On the last day of their shared vacation, Lauren is surprised to recognize a face on a Missing Persons poster. The man from the couple they’d been so annoyed with has gone missing. She thinks that that’s a weird coincidence, until Kelsey admits that she left their poisonous note under the windshield wiper of the couple’s car while her friends had been elsewhere. Law professor May immediately wants to call the police but her friends beg her to reconsider. Any public attention could bring their old scandals roaring back into the spotlight, the last thing that any of them need.
Against her better instincts, May agrees. Her rule-following nature, however, has her doing something that will lead the police to their doors anyway. As the investigation into the missing man wears on, May will discover that her friends have been keeping potentially deadly secrets from her. Will their friendships survive what is starting to look more and more like murder?

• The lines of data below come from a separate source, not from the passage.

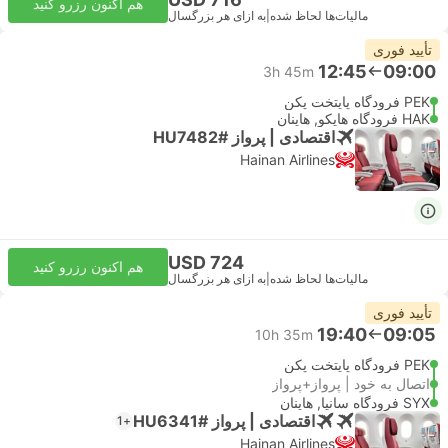
هم اکنون رزرو کنید
مالیات‌ها لحاظ شده
|
به ازای هر بزرگسال
تأیید فوری
12:45
09:00
3h 45m
PEK فرودگاه پایتخت پکن
HAK فرودگاه هایکو, هاینان
اقتصادی | پرواز #HU7482
Hainan Airlines
USD 724
هم اکنون رزرو کنید
مالیات‌ها لحاظ شده
|
به ازای هر بزرگسال
تأیید فوری
19:40
09:05
10h 35m
PEK فرودگاه پایتخت پکن
اتصال به خود | پرواز+پرواز
SYX فرودگاه سانیا, هاینان
اقتصادی | پرواز #HU6341
+1
Hainan Airlines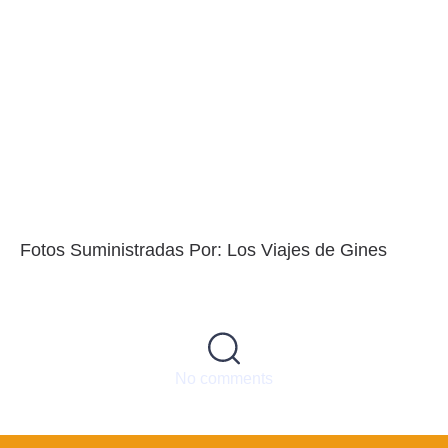
Fotos Suministradas Por: Los Viajes de Gines
No comments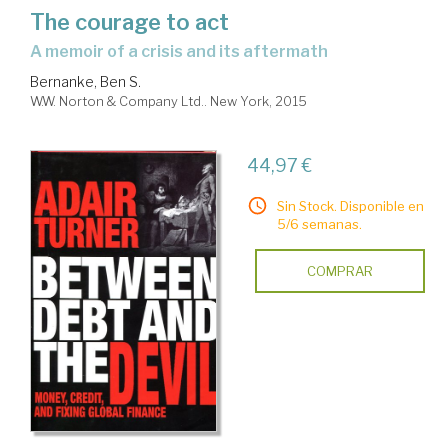
The courage to act
a memoir of a crisis and its aftermath
Bernanke, Ben S.
W.W. Norton & Company Ltd.. New York, 2015
44,97 €
Sin Stock. Disponible en
5/6 semanas.
COMPRAR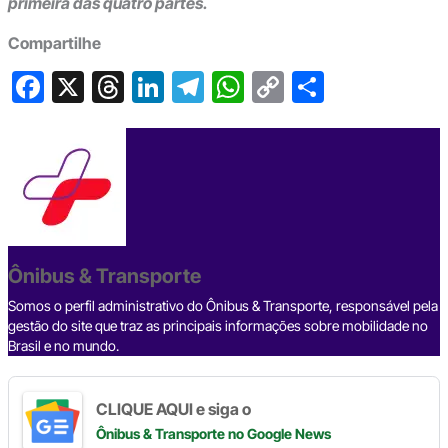
primeira das quatro partes.
Compartilhe
F
X
T
Li
T
W
C
S
a
hr
n
el
h
o
h
c
e
ke
e
at
p
ar
e
a
dI
gr
s
y
e
b
d
n
a
A
Li
o
s
m
p
n
o
p
k
Ônibus & Transporte
k
Somos o perfil administrativo do Ônibus & Transporte, responsável pela
gestão do site que traz as principais informações sobre mobilidade no
Brasil e no mundo.
CLIQUE AQUI e siga o
Ônibus & Transporte
no Google News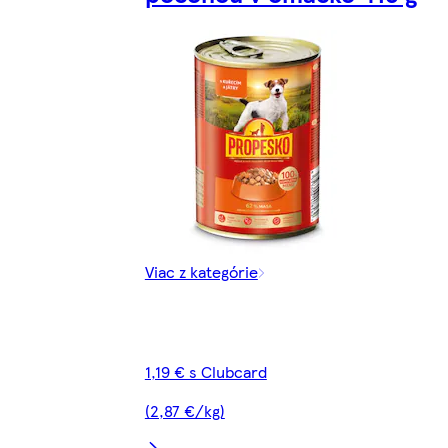
Viac z kategórie
1,19 € s Clubcard
(2,87 €/kg)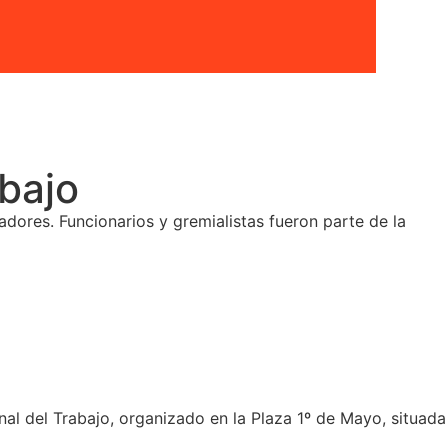
abajo
adores. Funcionarios y gremialistas fueron parte de la
al del Trabajo, organizado en la Plaza 1º de Mayo, situada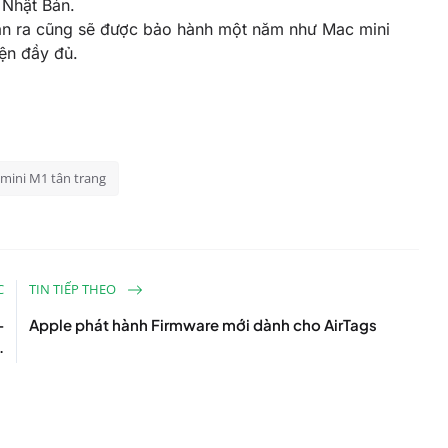
 Nhật Bản.
bán ra cũng sẽ được bảo hành một năm như Mac mini‌
ện đầy đủ.
mini M1 tân trang
C
TIN TIẾP THEO
-
Apple phát hành Firmware mới dành cho AirTags
.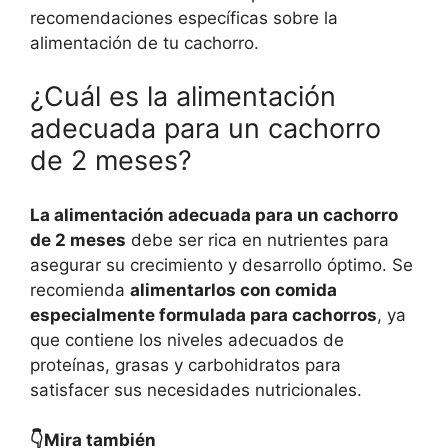
recomendaciones específicas sobre la
alimentación de tu cachorro.
¿Cuál es la alimentación
adecuada para un cachorro
de 2 meses?
La alimentación adecuada para un cachorro
de 2 meses
debe ser rica en nutrientes para
asegurar su crecimiento y desarrollo óptimo. Se
recomienda
alimentarlos con comida
especialmente formulada para cachorros
, ya
que contiene los niveles adecuados de
proteínas, grasas y carbohidratos para
satisfacer sus necesidades nutricionales.
👇Mira también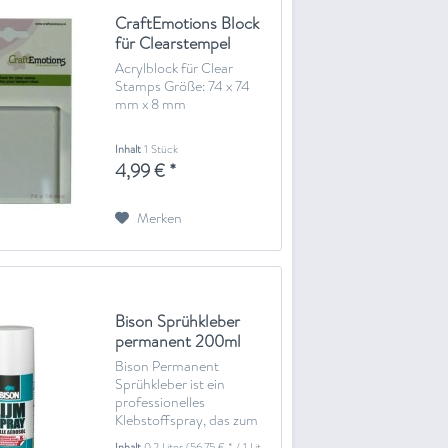
CraftEmotions Block
für Clearstempel
74x74mm - 8mm
Acrylblock für Clear
Stamps Größe: 74 x 74
mm x 8 mm
Inhalt
1 Stück
4,99 € *
Merken
Bison Sprühkleber
permanent 200ml
Spray 1308030
Bison Permanent
Sprühkleber ist ein
professionelles
Klebstoffspray, das zum
Kleben von Papier, Pappe,
Inhalt
0.2 Liter
(56,75 € * / 1 Liter)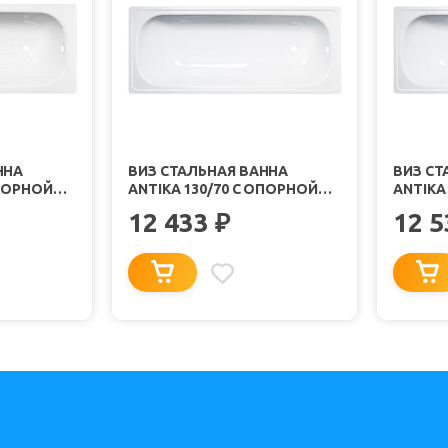
ННА
ВИЗ СТАЛЬНАЯ ВАННА
ВИЗ СТ
ОПОРНОЙ
ANTIKA 130/70 С ОПОРНОЙ
ANTIKA
АЯ
ПОДСТАВКОЙ БЕЛАЯ
ПОДСТ
12 433
12 
₽
ТА
ОРХИДЕЯ С РАНТОМ
ОРХИДЕ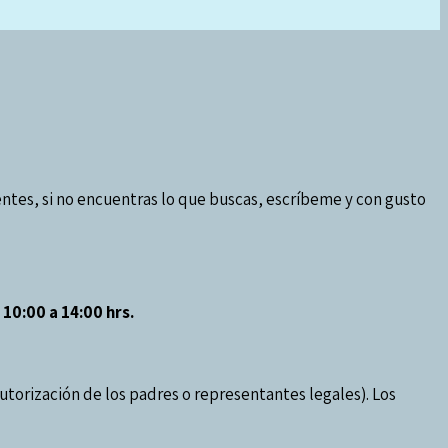
entes, si no encuentras lo que buscas, escríbeme y con gusto
10:00 a 14:00 hrs.
orización de los padres o representantes legales). Los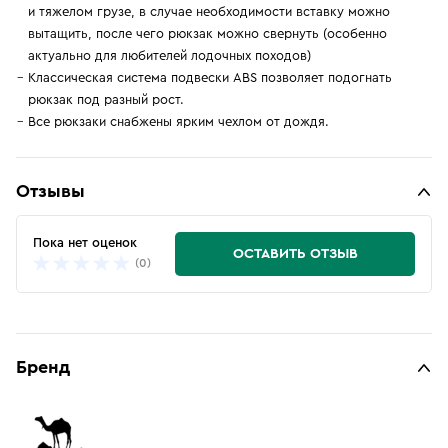
и тяжелом грузе, в случае необходимости вставку можно
вытащить, после чего рюкзак можно свернуть (особенно
актуально для любителей лодочных походов)
Классическая система подвески ABS позволяет подогнать
рюкзак под разный рост.
Все рюкзаки снабжены ярким чехлом от дождя.
Отзывы
Пока нет оценок
ОСТАВИТЬ ОТЗЫВ
(0)
Бренд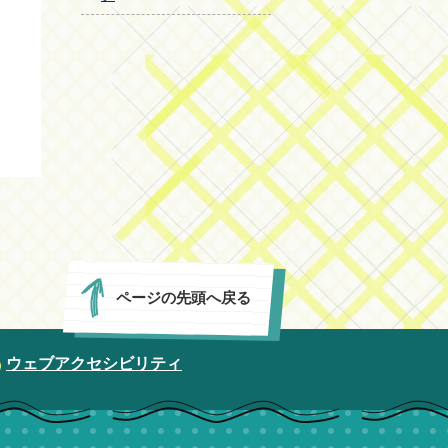
ページの先頭へ戻る
ウェブアクセシビリティ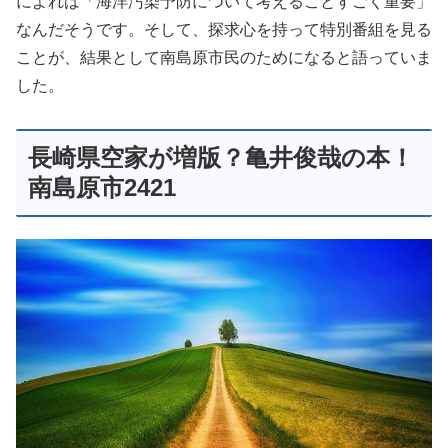
によれば「海洋汚染予防について考えることすごく重要」
なんだそうです。そして、探求心を持って特別番組を見る
ことが、結果として南島原市民のためになると語っていま
した。
長崎県空家が増版？亀井俊哉の本！
南島原市2421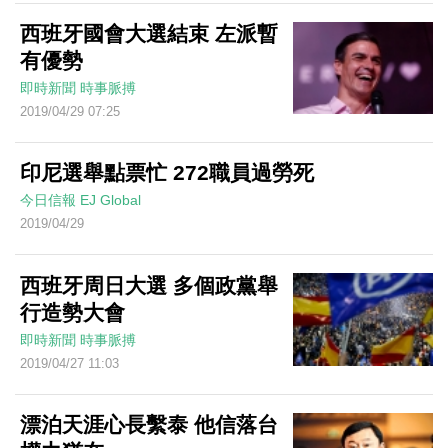
西班牙國會大選結束 左派暫
有優勢
即時新聞
時事脈搏
2019/04/29 07:25
印尼選舉點票忙 272職員過勞死
今日信報
EJ Global
2019/04/29
西班牙周日大選 多個政黨舉
行造勢大會
即時新聞
時事脈搏
2019/04/27 11:03
漂泊天涯心長繫泰 他信落台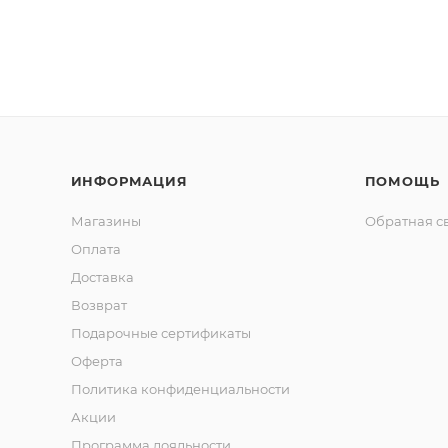
ИНФОРМАЦИЯ
ПОМОЩЬ
Магазины
Обратная с
Оплата
Доставка
Возврат
Подарочные сертификаты
Оферта
Политика конфиденциальности
Акции
Программа лояльности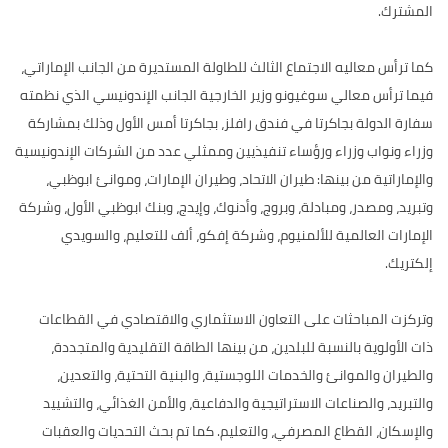
المشترك.
كما ترأس معاليه الاجتماع الثالث للطاولة المستديرة من الجانب الإماراتي،
فيما ترأس معالي سوغيونو وزير الخارجية الجانب الإندونيسي الذي نظمته
سفارة الدولة بجاكرتا في فندق رافلز، بجاكرتا أمس الأول وذلك بمشاركة
وزراء ونواب وزراء ورؤساء تنفيذيين وممثلي عدد من الشركات الإندونيسية
والإماراتية من بينها: طيران الاتحاد، وطيران الإمارات، وموانئ ابوظبي،
وتبريد، ومصدر، ومبادلة، وبروج، وأدنوك، وإيدج، وبنك ابوظبي الأول، وشركة
الإمارات العالمية للألمنيوم، وشركة إفكو، ألف للتعليم، والسويدي
إلكتريك.
وتركزت المباحثات على التعاون الاستثماري والاقتصادي في القطاعات
ذات الأولوية بالنسبة للبلدين، من بينها الطاقة التقليدية والمتجددة،
والطيران والموانئ والخدمات اللوجستية، والبنية التحتية، والتعدين،
والتبريد، والصناعات الاستراتيجية والدفاعية، والأمن الغذائي، والتشييد
والإسكان، القطاع المصرفي، والتعليم. كما تم بحث التحديات والعقبات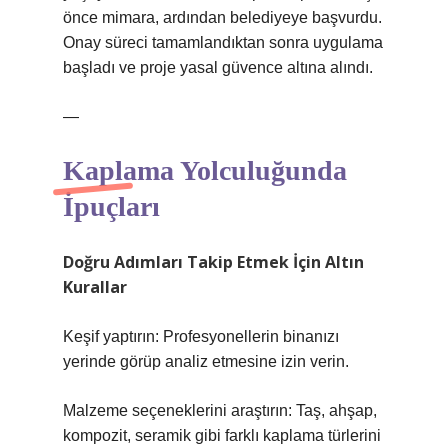
önce mimara, ardından belediyeye başvurdu.
Onay süreci tamamlandıktan sonra uygulama
başladı ve proje yasal güvence altına alındı.
—
Kaplama Yolculuğunda
İpuçları
Doğru Adımları Takip Etmek İçin Altın
Kurallar
Keşif yaptırın: Profesyonellerin binanızı
yerinde görüp analiz etmesine izin verin.
Malzeme seçeneklerini araştırın: Taş, ahşap,
kompozit, seramik gibi farklı kaplama türlerini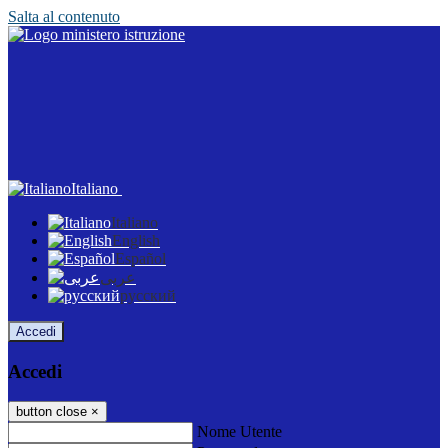
Salta al contenuto
Italiano
Italiano
English
Español
عربى
русский
Accedi
Accedi
button close
×
Nome Utente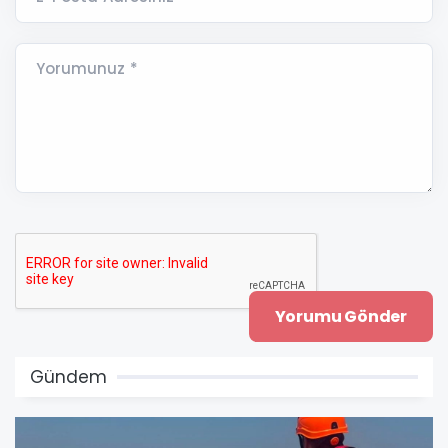
Yorumunuz *
Gündem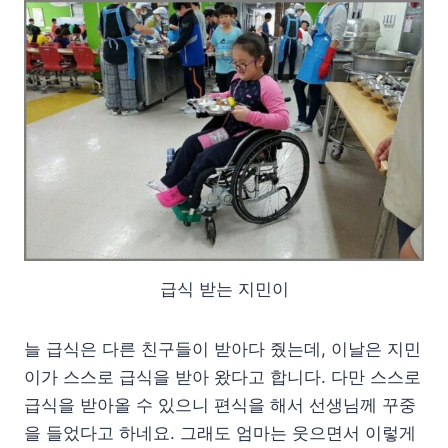
급식 받는 지민이
늘 급식은 다른 친구들이 받아다 줬는데, 이날은 지민
이가 스스로 급식을 받아 왔다고 합니다. 다만 스스로
급식을 받아올 수 있으니 편식을 해서 선생님께 꾸중
을 들었다고 하네요. 그래도 엄마는 웃으면서 이렇게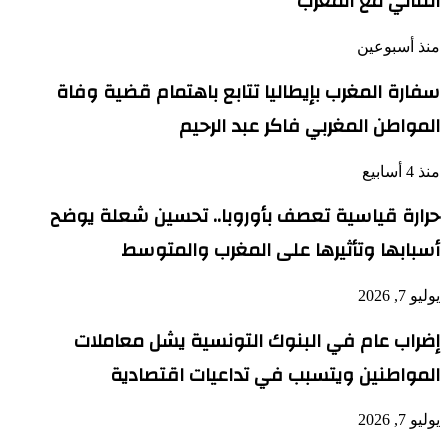
الثنائي مع المغرب
منذ أسبوعين
سفارة المغرب بإيطاليا تتابع باهتمام قضية وفاة
المواطن المغربي فاكر عبد الرحيم
منذ 4 أسابيع
حرارة قياسية تعصف بأوروبا.. تحسين شعلة يوضح
أسبابها وتأثيرها على المغرب والمتوسط
يوليو 7, 2026
إضراب عام في البنوك التونسية يشل معاملات
المواطنين ويتسبب في تداعيات اقتصادية
يوليو 7, 2026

Alafair Burke’s latest suspense novel captures the interior lives of three very strong but different women. Almost as engrossing as her examination of her main characters’ psyches is her depiction of the post-lockdown zeitgeist that combined a growing lack of civic-mindedness with a slanderously judgmental attitude. While I disagreed with her criticism of cancel culture, I did appreciate the way she explored how conflicting pressures can cause people to behave badly, in ways they almost don’t expect of themselves. May, for example, often acts in bewilderingly off-putting ways. It’s not that she doesn’t have reason to, though, as she confides in Lauren:
“You don’t understand. It’s my mother. Her culture. Her whole reason for having a daughter in America. All the sacrifices she made–I’m the outcome. I can’t be bad, I can’t fail. I can’t just be average. It’s not fucking fair.” In that moment, May didn’t sound sad or insecure or worried. She sounded angry. She sounded pissed.
It was a familiar feeling that Lauren had been ingrained to hide from an early age. She hadn’t gotten to where she was by showing her anger. And there was no question in Lauren’s mind that May’s anger had always been there, simmering beneath the perfect, polite surface. If she had to follow the rules, so should everyone else.
I will always be here for books that seek to explore, understand and provide an outlet for feminine anger, which The Note very clearly is. It’s also a great depiction of the way that its protagonists grow and change – or not, when they don’t need to – for the better.